• Fiona

London Times - Family, Friends, a Thames-side Pub and a Posh Hotel

Updated: Jul 2, 2020


Millbank and "Poms"

We had a fine start to our second day in London - as we were staying in Kennington we walked across Vauxhall Bridge and into our old neighourhood of Pimlico. As we crossed the bridge, we could see the building on Millbank where our old flat was and it was looking rather fine in the weak wintry sunshine.


Millbank is in the City of Westminster and we loved living there as it is so central and has an amazing history. The name Millbank comes from the fact that it was originally the site of a mill house belonging to nearby Westminster Abbey. Currently, it is an art precinct where the Chelsea College of Art and Design and the Tate Britain (opened on 21 July 1897 as the National Gallery of British Art) are located. The Tate gallery is on the site of the former Millbank Prison and that is one reason why the history is so interesting...


The story of the Millbank Prison begins in 1816 when it was built as the National Penitentiary. Unfortunately, the site it was built on was marshy and therefore the land was damp and disease ridden, and the building was such a bad design that it was easy to get lost in its labyrinth of corridors. Apparently even the warders would get lost!

In view of these problems, a decision was eventually made to build a new "model prison" at Pentonville. This new prison opened in 1842 and took over Millbank's role as the National Penitentiary.

By an Act of Parliament, Millbank was downgraded in 1843 and from that year was used only as a prison where criminals could be housed for no longer than three months, while they waited for their transportation to Australia.


Millbank Prison was finally closed in 1890 and was demolished not long after. The bricks from the prison were used to build a housing estate just behind the Tate Britain. Otherwise, all that remains of it today, is one bollard (right opposite our former apartment) where the prison boats used to moor while they were loaded with prisoners to take them to the transport ships out at sea and across to the other side of the world.


And from that comes another little story, which I rather like, about the prisoners deported to Australia and the etymology of the word POM...


Millbank Prison, which was basically a holding centre for prisoners waiting to be transported to Australia. On the back of their standard issue prison jackets were the initials P.O.M. which was “Prisoners of Millbank”, and when they ended up in Australia, the Australians waiting at the other end would say “here’s another POM”.


And so the term "Poms" comes from this "Prisoners of Millbank" (I've also heard the altermnatives of Prisoners of Mother England and Prisoners of her Majesty)


Sceptics think that this explanation is too modern-sounding and too contrived and give more credence to another common explanation of “pom” as being a contraction of “pomegranate” a piece of rhyming slang (rather like the famous Cockney system) – Pome-granate – Immi-grant



The Gun

The Gun is an old English riverside pub with lots of history - there has been a public house on this site for over 250 years.
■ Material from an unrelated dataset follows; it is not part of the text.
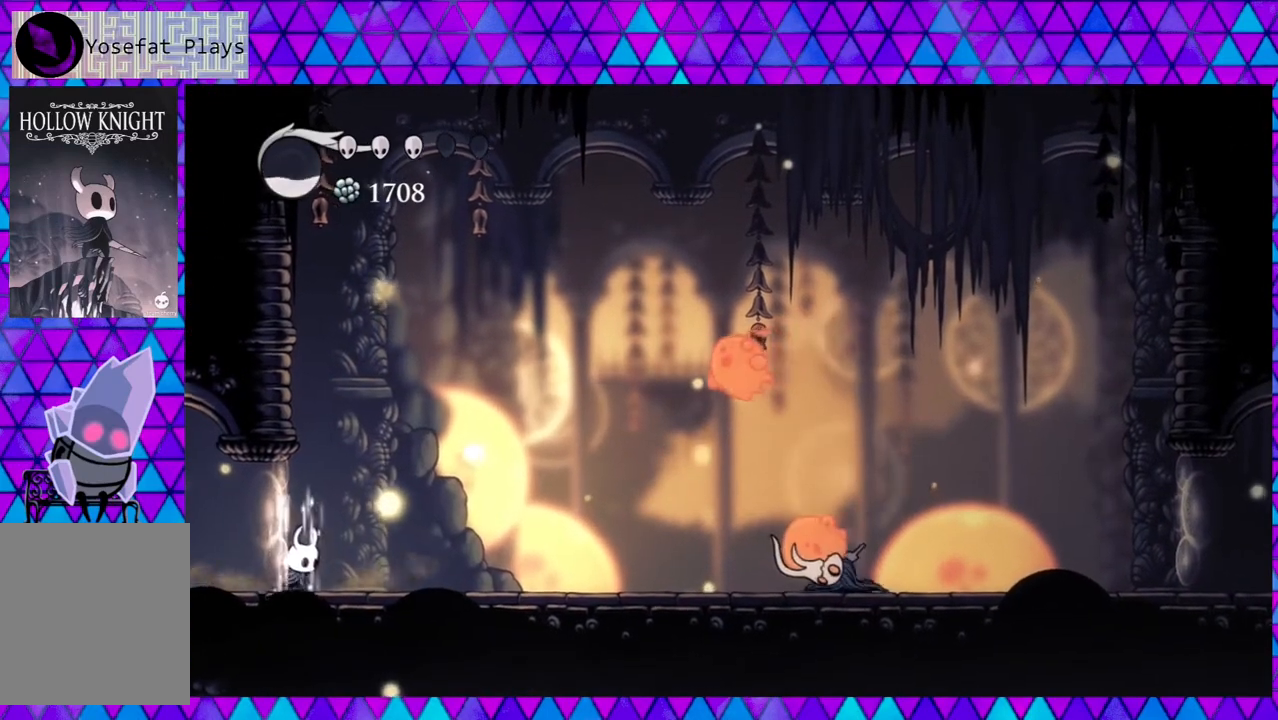
{"buttons": [], "left_stick": "center", "right_stick": "center", "events": [[333, "A", "up"]]}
The Gun is located in London's Docklands, the area of the old dockside iron foundries that produced the guns for the royal naval fleets and took its name from the cannon which was fired to celebrate the opening of the West India Import Docks in 1802.


We met up there with the lovely Lucy, a former colleague of Alan's at New Zealand House, for lunch and as it was one of her locals she told us a bit about the history of the place...
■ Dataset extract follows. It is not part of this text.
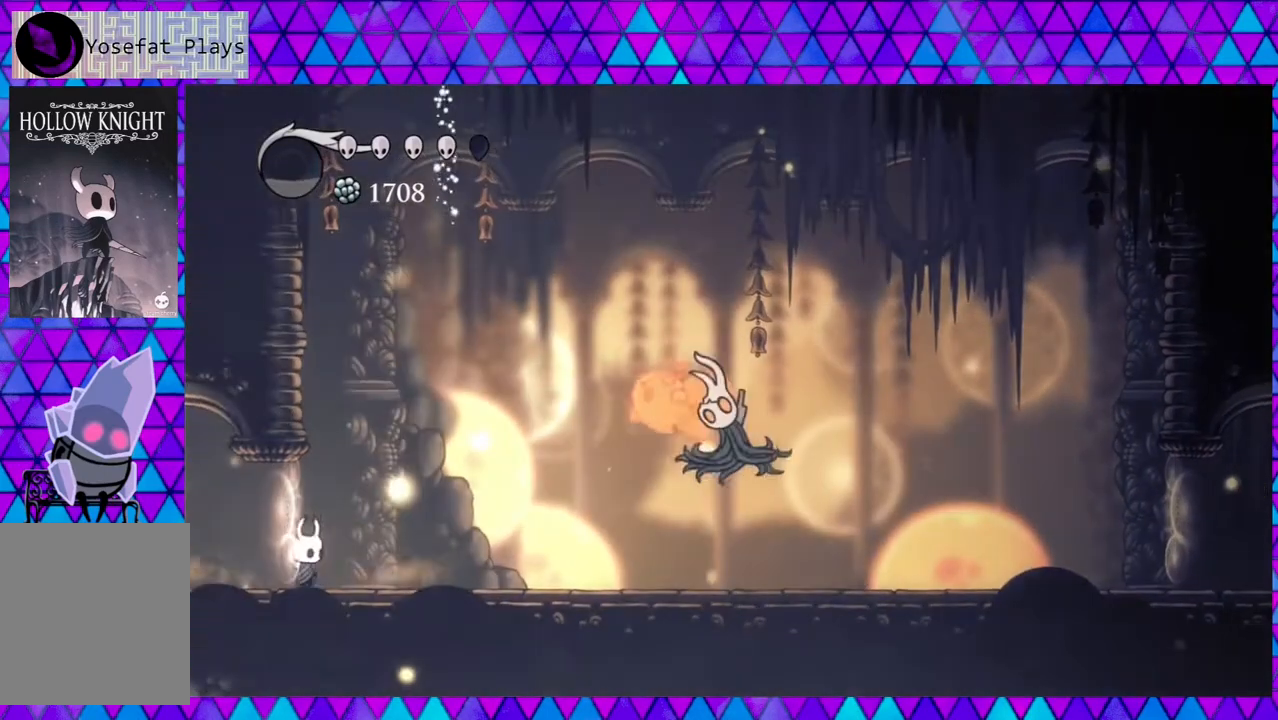
{"buttons": ["DPAD_UP", "DPAD_RIGHT"], "left_stick": "center", "right_stick": "center", "events": [[33, "DPAD_RIGHT", "down"], [267, "DPAD_RIGHT", "up"], [433, "DPAD_RIGHT", "down"], [467, "DPAD_UP", "down"]]}
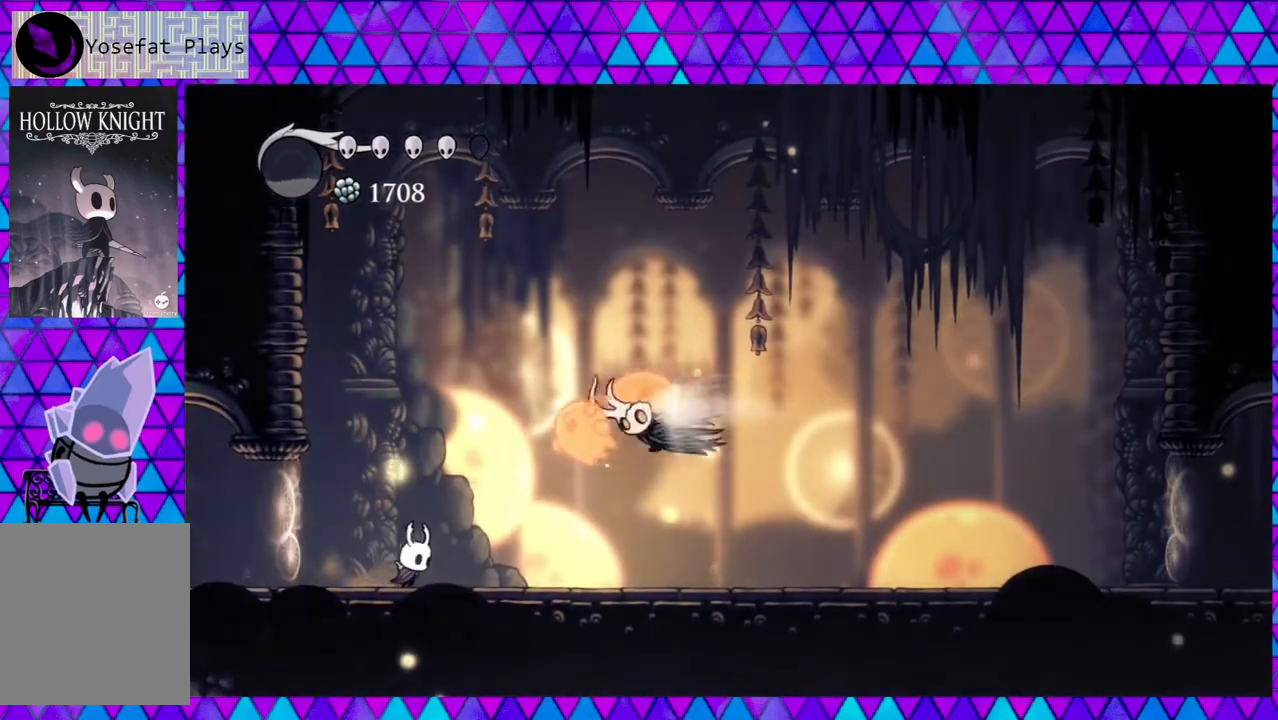
{"buttons": ["DPAD_RIGHT"], "left_stick": "center", "right_stick": "center", "events": [[233, "DPAD_RIGHT", "up"], [233, "Y", "down"], [250, "left_stick", "left"], [383, "DPAD_RIGHT", "down"], [383, "Y", "up"], [383, "left_stick", "center"], [433, "DPAD_UP", "up"]]}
Lord Horatio Nelson lived close to this pub and often visited the docks to inspect the guns until his death at the battle of Trafalgar in 1805 at the Battle of Trafalgar. He was a frequent customer and would regularly meet up with his mistress in an upstairs room here.


The gun also has an association with smugglers landing contraband on this site and distributing it via a hidden tunnel. Apparently there is still a spy-hole in the secret circular staircase to watch out for "the revenue men".


As we sat in the sheltered part of the back veranda, under the heaters we looked across the cold dark waters of the Thames to the very modern O2 arena and the High Rises behind it in the Port of London area and tried to imagine what it would have been like to be a smuggler back in the day.


Delicious Brunch and the best Sourdough Bread!

We walked to the Spa Terminus Saturday market in search of the best sourdough bread at the Little Bread Pedlar, to take to brunch with our nieces Andrea and Claire, Andrea's husband Simon and their gorgeous wee boy - Gabriel. Andrea and Claire had whipped a delicious Shashuka that the bread accompanied - Simon did a sterling job on table setting and Gabriel was the model baby. It was so wonderful to see them so settled in their lovely new home!

A little bit of history about the market...

Located near Bermondsey inside railway arches dating back to the 1800s, The Spa Terminus market is where you’ll find locals buying their organic vegetables, orchard fruits, artisan cheeses, biodynamic wines and Monmouth coffee beans. While it is only open to the public on Saturdays from 8.30 to 2.30, many of the food and drink businesses make or stock products here which they sell to trade suppliers during the week. You can see from the queue that it is a popular wee market!



Images

1. A view from the Vauxhall Bridge of the building where our flat was on Millbank

2. View from where we had lunch at The Gun, across the Thames to the O2 arena

3 - 5 The Gun - and with Lucy

6 - 7 Spa Terminus Market and The Little Bread Peddlar

8 With Andrea, Claire, Simon and Gabriel



Afternoon Tea and a fabulous night at the Vintry and Mercer


We joined our daughter, Olivia and her boyfriend Aaron at the Roof Terrace restaurant at Vintry and Mercer for afternoon tea. The Roof Terrace restaurant takes in the London skyline with a view that manages to capture a few iconic landmarks including St Paul’s Cathedral and The Shard. Unfortunately it was raining and misty and so the doors were closed and we didn't

get to go outside and see the view.


Images

1. With Aaron and Olivia

2,6 Our afternoon tea stand

3-5 Our beautiful Olivia

7-9. Views of St Pauls at night and in the rain


Vintry and Mercer is a beautiful Luxury hotel located on Garlick Hill, set among the winding lanes of the ancient City of London district.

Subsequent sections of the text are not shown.